Service Design
Not all services are designed equal
Every service experience you love or loathe has been designed – maybe in bits, sometimes as a whole. And that includes even the really, really bad ones. Lately we have been 'talking' Service Design with a few of our clients and 'doing' Service Design with others. What we have observed is that Service Design can be both a big, scary spectre and a liberating and transformative opportunity for businesses. People have described it as either small, iterative and manageable or all- encompassing and holistic – but, simply put, Service Design is the practice of delivering great on-brand customer experiences using optimised and efficient business systems and operations.
The thing we've noticed is that many businesses look to improve customer experience, and many also look to streamline processes, improve their offers, migrate to the channels and Touchpoints their customers most use, cut costs and so on.

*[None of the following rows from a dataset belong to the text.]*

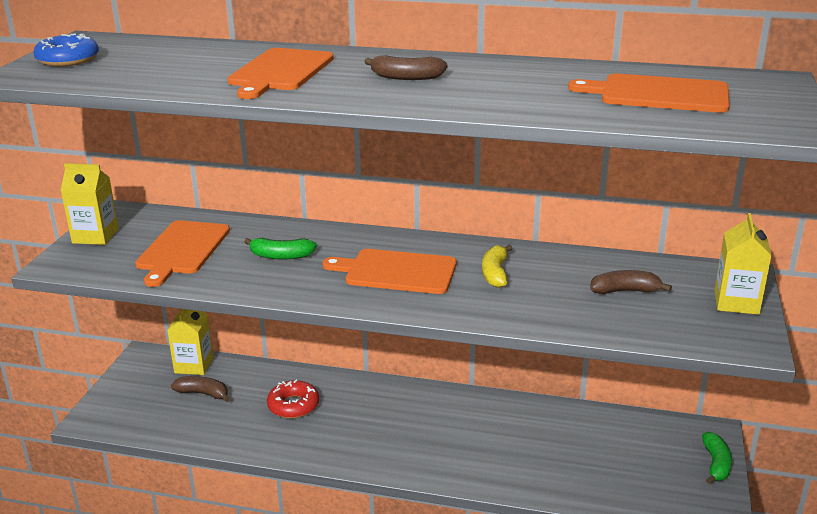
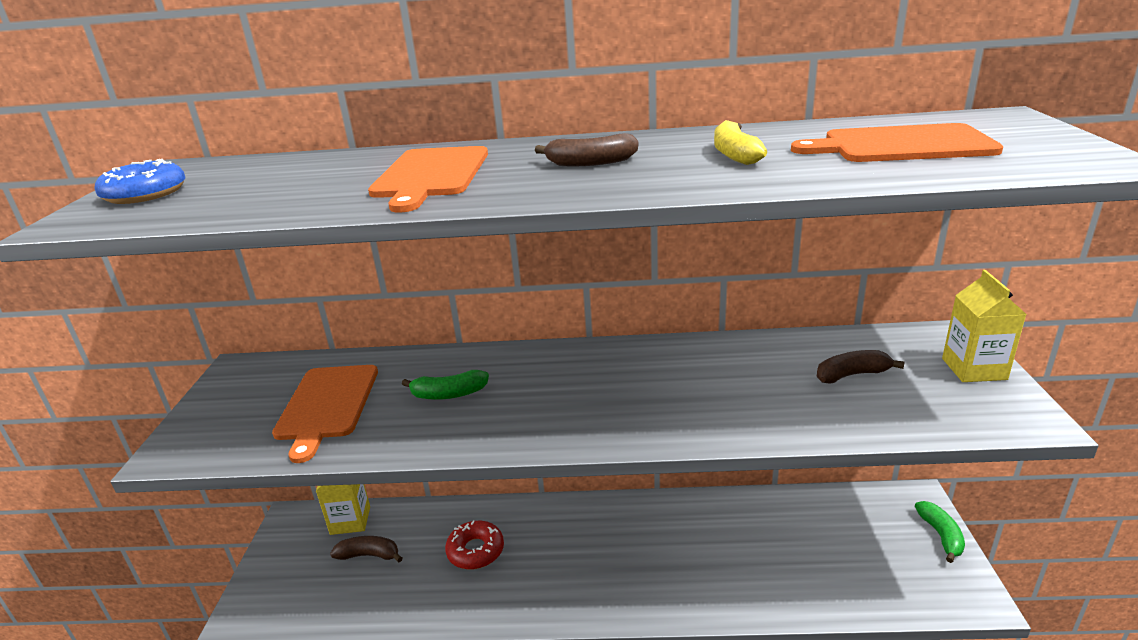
camera: 10 degrees left, 0 degrees up
yellow carton [60,163,119,245] -> none
orange cutting board [322,249,457,294] -> none
yellow banana [482,245,513,288] -> yellow banana moved to [714,120,767,165]

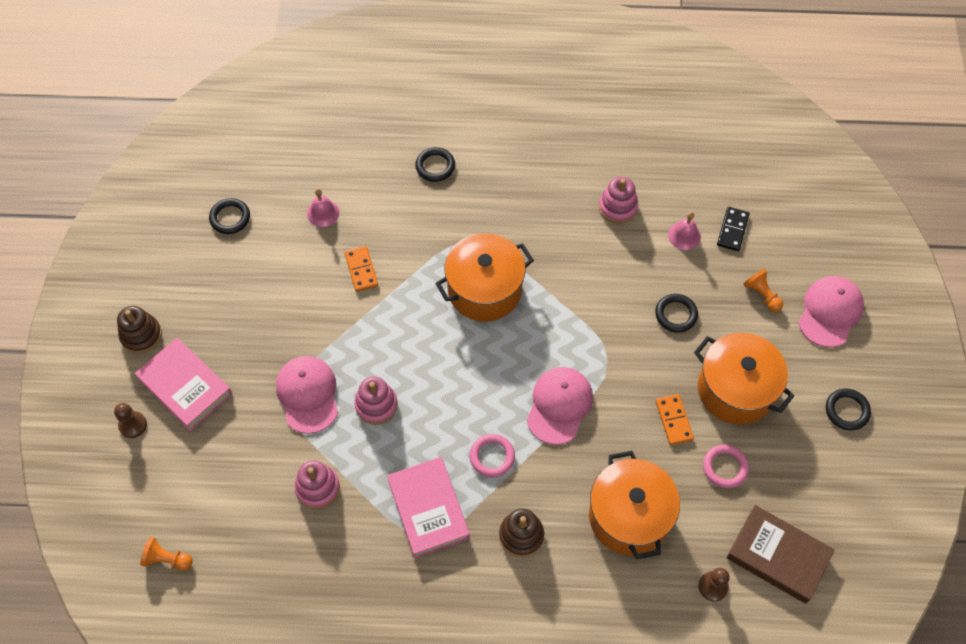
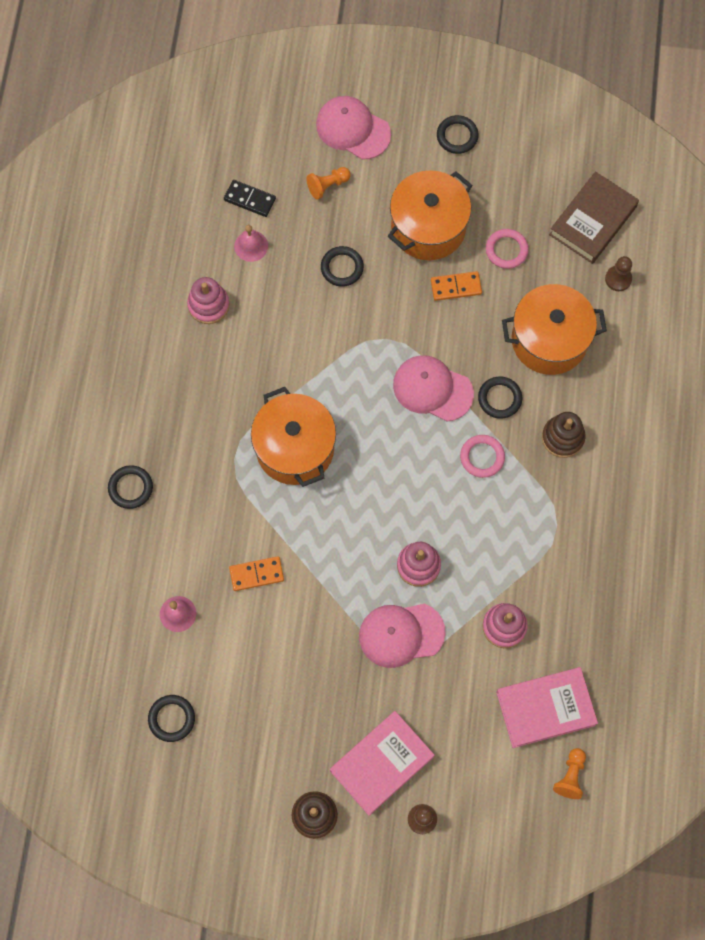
camera: 85 degrees left, 10 degrees up
pink book [387,457,470,558] -> pink book moved to [496,667,598,748]
none -> black ring [478,377,522,419]

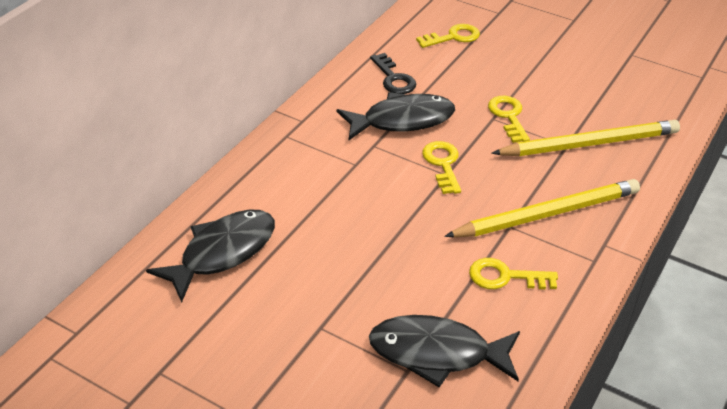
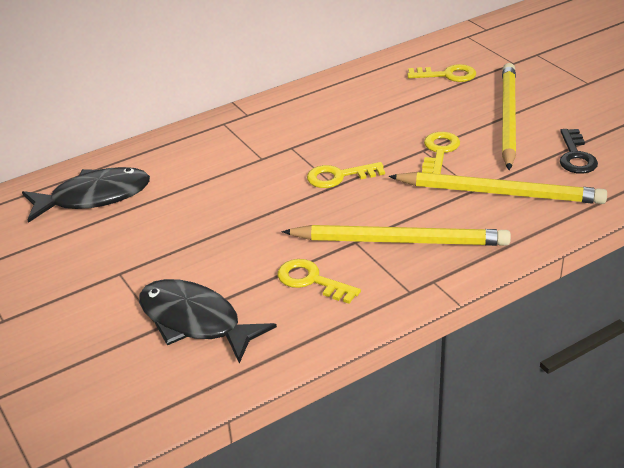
camera: 30 degrees right, 5 degrees down
black fish [337,92,455,140] -> none
black key [370,53,416,94] -> black key moved to [560,129,598,174]
yellow key [422,141,461,194] -> yellow key turned 120 degrees counterclockwise [307,162,385,188]
none -> yellow pencil [502,63,516,170]

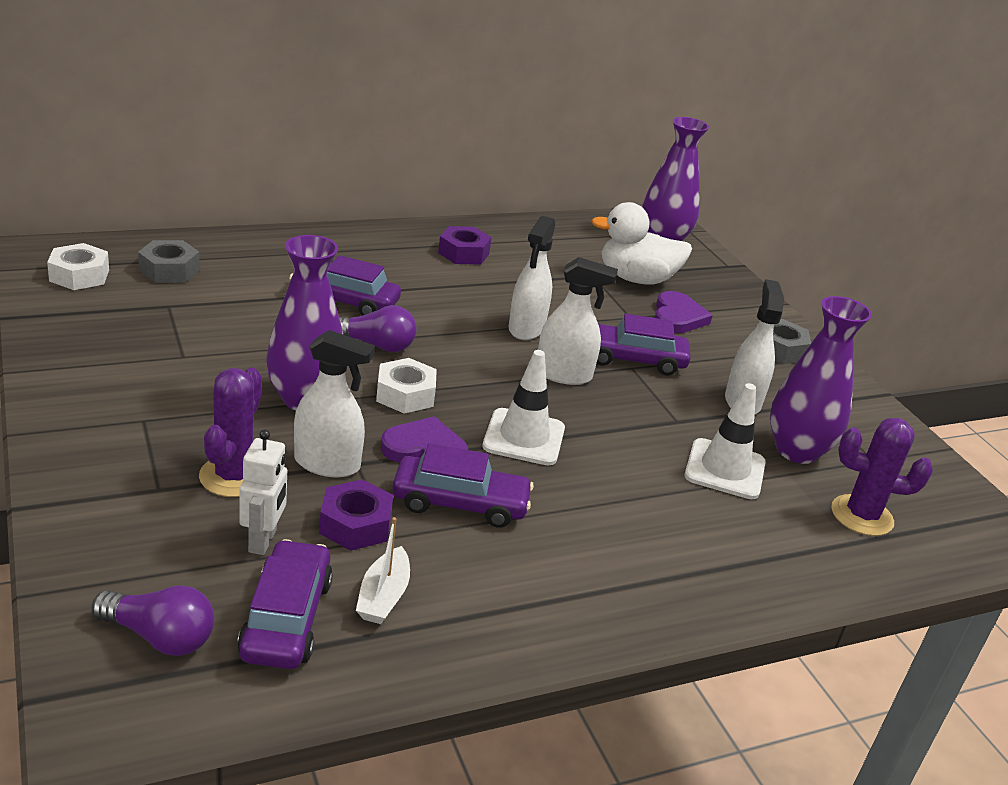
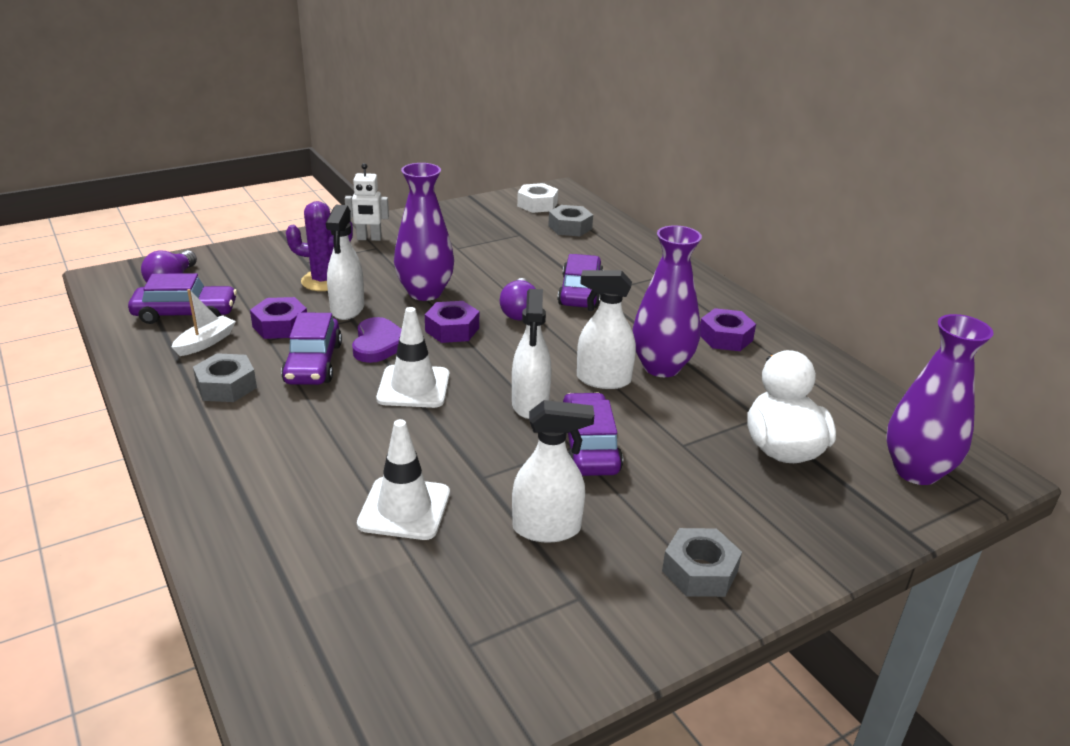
camera: 85 degrees right, 0 degrees up
white robot [239,429,287,555] -> white robot moved to [345,163,389,241]
white boat [356,517,410,624] -> white boat turned 120 degrees clockwise [171,289,236,356]
white nut [376,358,437,414] -> purple nut [425,301,479,343]
purple heart [655,291,713,333] -> none
purple vase [770,296,872,464] -> purple vase moved to [632,225,702,377]
purple cactus [831,418,933,536] -> none
none -> grey nut [193,353,257,402]

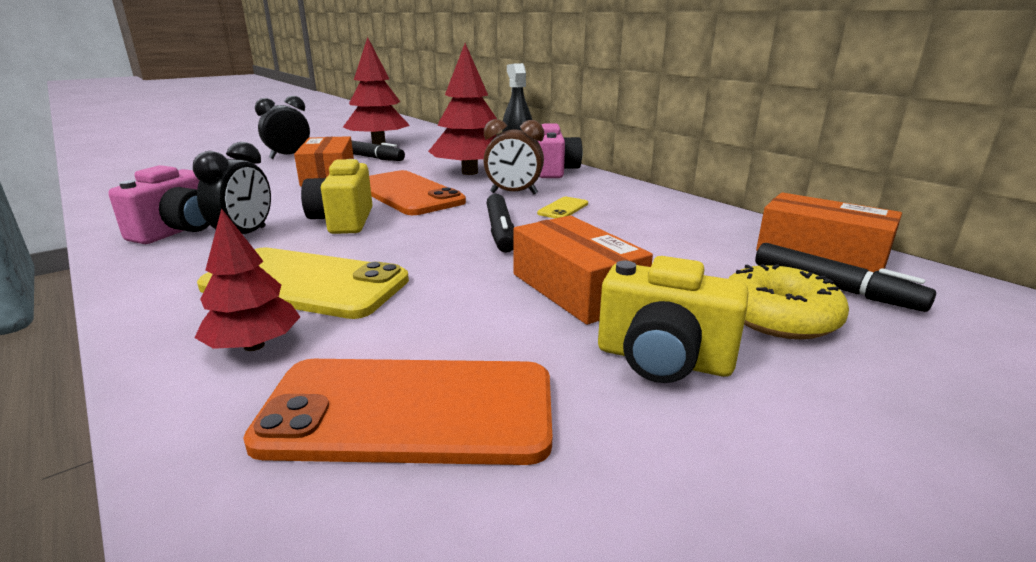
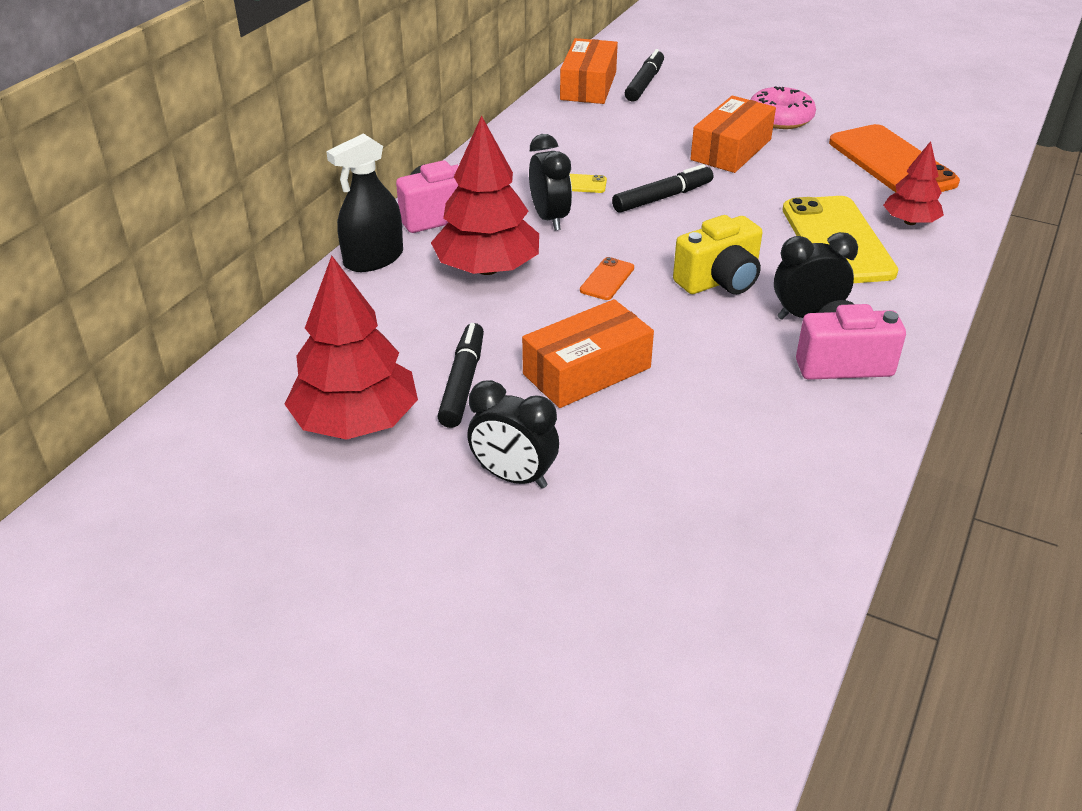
camera: 115 degrees left, 15 degrees up
orange phone [369,170,466,215] -> orange phone [580,257,634,300], size x0.43
brown clock [483,119,544,194] -> black clock [529,134,572,231]
yellow camera [598,256,748,383] -> pink donut [750,86,816,129]
yellow donut [728,264,849,339] -> none

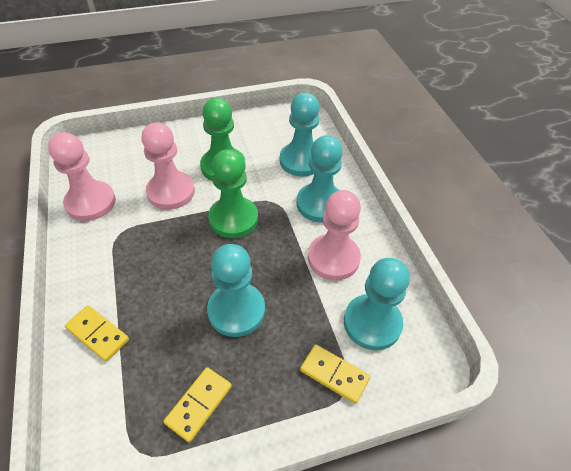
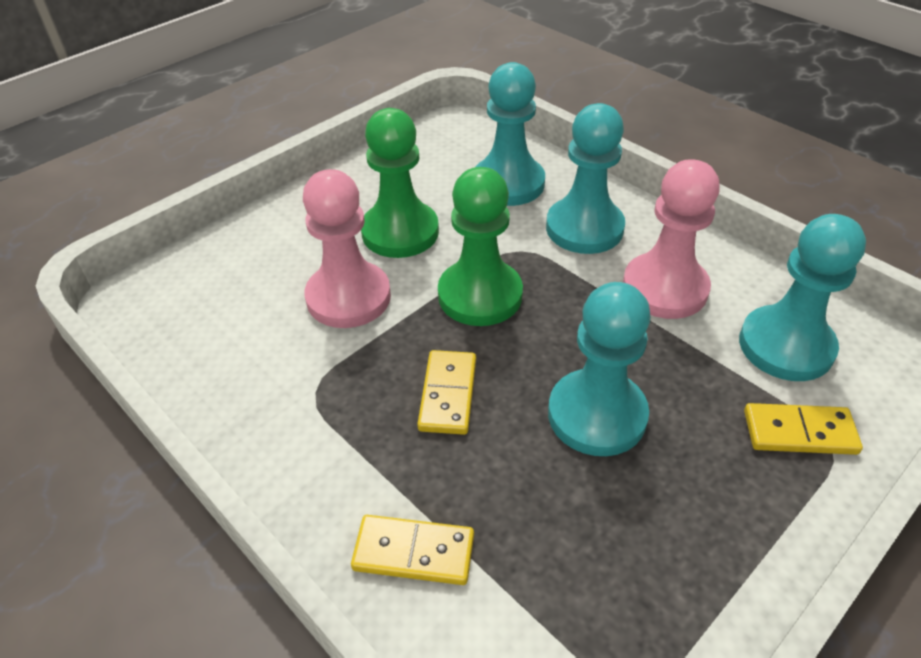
camera: 25 degrees left, 5 degrees down
pink pawn [48,132,116,221] -> none
yellow domino [164,367,232,442] -> yellow domino moved to [417,350,476,435]

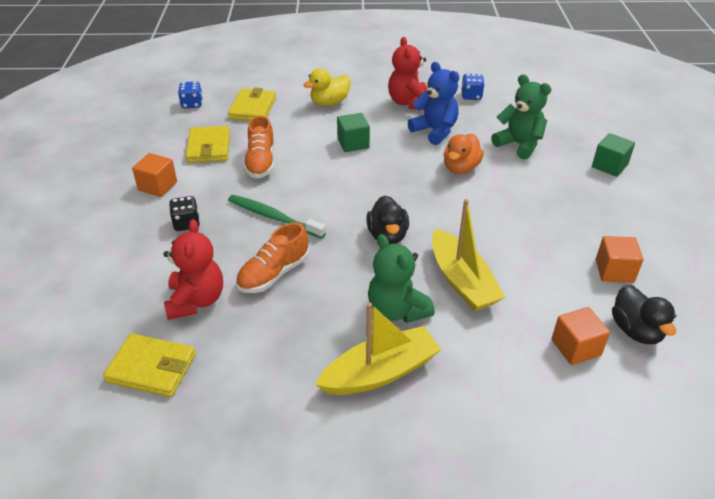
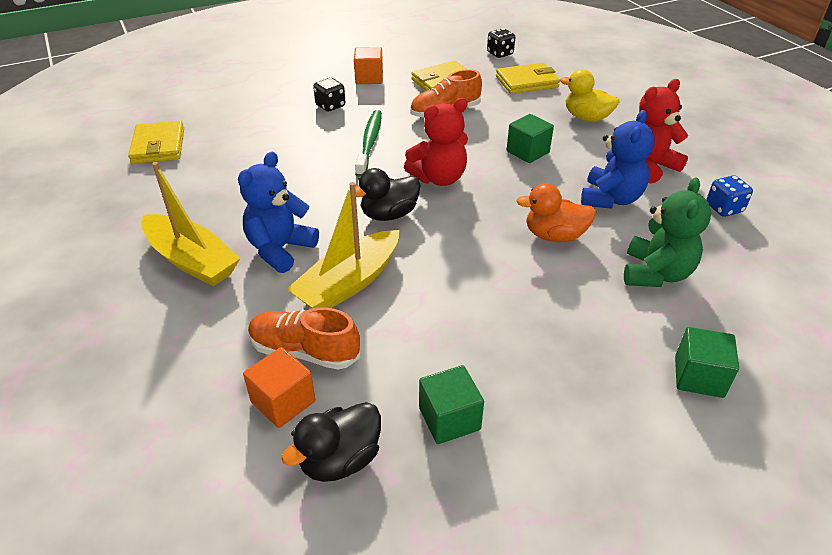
camera: 65 degrees right, 0 degrees up
red teddy bear [163,219,223,320] -> red teddy bear moved to [404,98,468,186]
blue dice [178,81,203,108] -> black dice [487,28,515,58]
orange shoe [236,223,310,293] -> orange shoe moved to [248,307,360,370]
green teddy bear [368,234,435,323] -> blue teddy bear [238,151,319,273]
orange cube [596,236,643,283] -> green cube [419,365,484,444]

Service Design is the practice of doing both in unison.
‘Ground up’ is how many organisations deliver improved services, and ‘ground up’ is where many look to cut costs. ‘Top down’ is how Service Design thinking suggests you'll be most effective.It is, however, an ambitious endeavour that requires clear vision, strong leadership and compelling value models. What we have learned is that while you can bite off Service Design and chew it rapidly in pieces, and while you can improve, optimise, and create services and customer experiences iteratively, you can never tune a single touchpoint or make the most of a given channel in isolation from the cumulative customer experience strategy.